**Objetivo del ejercicio**
En el texto mostrado, ¿qué carro tenía el padre desde los 14 años?

**Texto mostrado**
-------
"Es un buen tipo mi viejo". La letra de Piero-José le calzaba justo a mi padre. Aunque no se había "criado con tranvía" sino con carro propio desde los 14 años (un Fiat Topolino), había sido fiel a aquel tiempo suyo con espacio para la conversación, la siesta y el tiempo compartido. Mi familia paterna, descendiente de agricultores italianos, se había dedicado a la exportación de cereales. Mi padre ingresó cuando mi abuelo le frustró su sueño de ser médico y, en poco tiempo, ganó suficiente dinero como para olvidar sus preferencias profesionales. Tenía dos carros: un Packard enorme y un Opel más manuable. No los conocí pues nací en 1940 -en plena Primera Guerra Mundial- y con Inglaterra, principal cliente de los cereales argentinos, en cesación de pagos.
-------
**Datos para analizar**

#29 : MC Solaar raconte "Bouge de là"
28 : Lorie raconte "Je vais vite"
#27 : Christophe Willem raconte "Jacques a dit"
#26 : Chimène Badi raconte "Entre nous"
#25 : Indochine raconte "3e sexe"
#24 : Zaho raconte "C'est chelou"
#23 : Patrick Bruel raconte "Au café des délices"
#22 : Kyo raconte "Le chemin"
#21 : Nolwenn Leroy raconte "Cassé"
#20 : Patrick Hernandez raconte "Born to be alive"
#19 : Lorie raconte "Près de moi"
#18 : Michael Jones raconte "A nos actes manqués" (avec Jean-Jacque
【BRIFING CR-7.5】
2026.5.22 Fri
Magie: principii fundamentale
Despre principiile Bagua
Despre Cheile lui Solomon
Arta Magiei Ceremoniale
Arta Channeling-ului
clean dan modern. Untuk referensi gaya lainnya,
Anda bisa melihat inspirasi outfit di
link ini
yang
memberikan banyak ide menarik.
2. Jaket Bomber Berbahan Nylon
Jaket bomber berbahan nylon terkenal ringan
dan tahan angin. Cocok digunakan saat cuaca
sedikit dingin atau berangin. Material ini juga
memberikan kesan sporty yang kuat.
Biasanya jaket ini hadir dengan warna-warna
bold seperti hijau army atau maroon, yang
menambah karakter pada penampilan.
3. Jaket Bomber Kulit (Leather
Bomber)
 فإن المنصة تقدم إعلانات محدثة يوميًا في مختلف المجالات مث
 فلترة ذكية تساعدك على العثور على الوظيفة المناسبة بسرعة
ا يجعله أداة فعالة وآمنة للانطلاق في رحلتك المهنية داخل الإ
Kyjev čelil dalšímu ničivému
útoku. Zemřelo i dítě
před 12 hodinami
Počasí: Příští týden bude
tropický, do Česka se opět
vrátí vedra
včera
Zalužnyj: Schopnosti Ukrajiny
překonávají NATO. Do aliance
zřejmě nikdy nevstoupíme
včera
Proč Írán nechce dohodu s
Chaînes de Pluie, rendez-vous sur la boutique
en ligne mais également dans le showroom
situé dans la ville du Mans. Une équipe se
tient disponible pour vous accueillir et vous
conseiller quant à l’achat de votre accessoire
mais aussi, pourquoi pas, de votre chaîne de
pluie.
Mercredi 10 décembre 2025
-------
**Solución**
Un Fiat Topolino.